> **TASK**
Reproduce the entries below word for word, leaving out the pictures.

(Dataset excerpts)
----

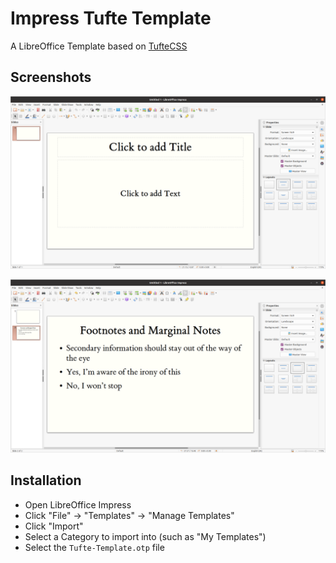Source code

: # Impress Tufte Template

A LibreOffice Template based on [TufteCSS](https://edwardtufte.github.io/tufte-css/)


## Screenshots

![init view](screenshots/tufte-init.png)

![preview](screenshots/tufte-demo.png)


## Installation

- Open LibreOffice Impress
- Click "File" -> "Templates" -> "Manage Templates"
- Click "Import"
- Select a Category to import into (such as "My Templates")
- Select the `Tufte-Template.otp` file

----

> **TASK RESPONSE**
Source code

: # Impress Tufte Template

A LibreOffice Template based on [TufteCSS](https://edwardtufte.github.io/tufte-css/)


## Screenshots

![init view](screenshots/tufte-init.png)

![preview](screenshots/tufte-demo.png)


## Installation

- Open LibreOffice Impress
- Click "File" -> "Templates" -> "Manage Templates"
- Click "Import"
- Select a Category to import into (such as "My Templates")
- Select the `Tufte-Template.otp` file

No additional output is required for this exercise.